▶ Work instructions
How would you put this sentence from the patch thread into Spanish: "Headers fun, fs.h is a 'before mm.h' header, so vm_operations_struct is not declared yet here, so we can't actually do the check there."

▶ Study text

Headers fun, fs.h is a 'before mm.h' header, so vm_operations_struct is not
declared yet here, so we can't actually do the check there.

>
> > > > +
> > > >  static void set_ps_flags(struct page_snapshot *ps, const struct folio *folio,
> > > >                      const struct page *page)
> > > >  {
> > > > @@ -1316,10 +1357,7 @@ static int mmap_action_finish(struct vm_area_struct *vma,
> > > >      * invoked if we do NOT merge, so we only clean up the VMA we created.
> > > >      */
> > > >     if (err) {
> > > > -           const size_t len = vma_pages(vma) << PAGE_SHIFT;
> > > > -
> > > > -           do_munmap(current->mm, vma->vm_start, len, NULL);
> > > > -
> > > > +           unmap_vma_locked(vma);
> > > >             if (action->error_hook) {
> > > >                     /* We may want to filter the error. */
> > > >                     err = action->error_hook(err);
> > > > diff --git a/mm/vma.c b/mm/vma.c
> > > > index 054cf1d262fb..ef9f5a5365d1 100644
> > > > --- a/mm/vma.c
> > > > +++ b/mm/vma.c
> > > > @@ -2705,21 +2705,35 @@ static bool can_set_ksm_flags_early(struct mmap_state *map)
> > > >     return false;
> > > >  }
> > > >
> > > > -static int call_action_complete(struct mmap_state *map,
> > > > -                           struct mmap_action *action,
> > > > -                           struct vm_area_struct *vma)
> > > > +static int call_mapped_hook(struct vm_area_struct *vma)

▶ Data listing
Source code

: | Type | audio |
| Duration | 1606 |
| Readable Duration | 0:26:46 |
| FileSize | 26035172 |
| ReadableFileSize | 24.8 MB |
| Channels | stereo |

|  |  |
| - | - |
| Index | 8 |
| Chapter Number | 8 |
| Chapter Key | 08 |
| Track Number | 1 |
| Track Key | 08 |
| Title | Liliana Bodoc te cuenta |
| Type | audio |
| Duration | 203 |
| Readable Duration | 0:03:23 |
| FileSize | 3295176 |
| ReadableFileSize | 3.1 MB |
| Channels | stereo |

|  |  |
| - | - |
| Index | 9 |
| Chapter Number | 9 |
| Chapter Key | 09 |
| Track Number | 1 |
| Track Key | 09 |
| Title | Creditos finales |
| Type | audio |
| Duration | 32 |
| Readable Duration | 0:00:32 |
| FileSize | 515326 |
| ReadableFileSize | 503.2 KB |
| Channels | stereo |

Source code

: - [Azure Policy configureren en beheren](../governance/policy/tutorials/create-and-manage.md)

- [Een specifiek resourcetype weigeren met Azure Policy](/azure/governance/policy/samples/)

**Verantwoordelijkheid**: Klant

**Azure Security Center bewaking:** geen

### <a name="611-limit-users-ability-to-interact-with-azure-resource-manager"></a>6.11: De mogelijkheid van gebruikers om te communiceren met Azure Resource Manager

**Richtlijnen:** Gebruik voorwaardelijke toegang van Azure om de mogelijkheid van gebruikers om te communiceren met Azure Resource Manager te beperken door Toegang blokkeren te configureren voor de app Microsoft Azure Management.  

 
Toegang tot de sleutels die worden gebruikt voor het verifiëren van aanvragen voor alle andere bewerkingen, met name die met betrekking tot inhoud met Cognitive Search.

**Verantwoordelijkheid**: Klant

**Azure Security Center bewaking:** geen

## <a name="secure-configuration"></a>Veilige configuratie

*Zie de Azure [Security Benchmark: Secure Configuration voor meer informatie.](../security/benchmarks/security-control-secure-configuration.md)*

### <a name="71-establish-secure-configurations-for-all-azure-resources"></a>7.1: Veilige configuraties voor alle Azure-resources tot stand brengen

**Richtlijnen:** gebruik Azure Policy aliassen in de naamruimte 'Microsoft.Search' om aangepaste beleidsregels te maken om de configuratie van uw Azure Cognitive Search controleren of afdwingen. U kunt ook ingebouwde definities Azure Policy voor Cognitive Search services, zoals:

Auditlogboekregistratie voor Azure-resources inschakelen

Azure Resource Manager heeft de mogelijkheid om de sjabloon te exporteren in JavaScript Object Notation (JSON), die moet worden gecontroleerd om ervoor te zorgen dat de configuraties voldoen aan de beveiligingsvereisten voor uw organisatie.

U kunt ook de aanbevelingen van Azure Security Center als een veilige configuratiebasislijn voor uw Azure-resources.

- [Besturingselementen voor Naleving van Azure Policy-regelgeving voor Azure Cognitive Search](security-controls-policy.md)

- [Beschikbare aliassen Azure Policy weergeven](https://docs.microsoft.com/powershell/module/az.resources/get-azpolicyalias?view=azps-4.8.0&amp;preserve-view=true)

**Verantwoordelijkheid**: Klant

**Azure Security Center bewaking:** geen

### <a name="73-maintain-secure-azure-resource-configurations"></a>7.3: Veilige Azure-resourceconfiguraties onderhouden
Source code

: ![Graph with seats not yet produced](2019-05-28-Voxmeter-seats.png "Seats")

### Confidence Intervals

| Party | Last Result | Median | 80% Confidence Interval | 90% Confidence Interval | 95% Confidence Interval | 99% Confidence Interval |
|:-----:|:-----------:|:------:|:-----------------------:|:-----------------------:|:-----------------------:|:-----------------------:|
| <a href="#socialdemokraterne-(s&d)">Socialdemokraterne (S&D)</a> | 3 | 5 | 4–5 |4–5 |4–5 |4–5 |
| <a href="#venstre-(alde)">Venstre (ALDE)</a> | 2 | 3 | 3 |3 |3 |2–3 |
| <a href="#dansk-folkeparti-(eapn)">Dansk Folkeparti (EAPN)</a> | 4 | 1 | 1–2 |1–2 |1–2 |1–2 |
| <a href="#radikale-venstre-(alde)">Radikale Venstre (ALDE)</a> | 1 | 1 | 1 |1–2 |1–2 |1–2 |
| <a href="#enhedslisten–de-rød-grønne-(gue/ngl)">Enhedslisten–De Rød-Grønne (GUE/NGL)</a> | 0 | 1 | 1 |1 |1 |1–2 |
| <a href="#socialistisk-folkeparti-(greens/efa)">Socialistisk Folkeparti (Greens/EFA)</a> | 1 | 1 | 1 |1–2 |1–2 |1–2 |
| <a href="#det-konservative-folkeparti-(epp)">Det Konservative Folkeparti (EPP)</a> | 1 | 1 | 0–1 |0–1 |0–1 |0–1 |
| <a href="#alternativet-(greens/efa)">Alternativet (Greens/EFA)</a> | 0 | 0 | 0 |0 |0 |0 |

▶ Exercise output
Qué divertido con las cabeceras: fs.h es una cabecera de tipo 'antes de mm.h', así que vm_operations_struct todavía no está declarada aquí, de modo que en realidad no podemos hacer la comprobación ahí.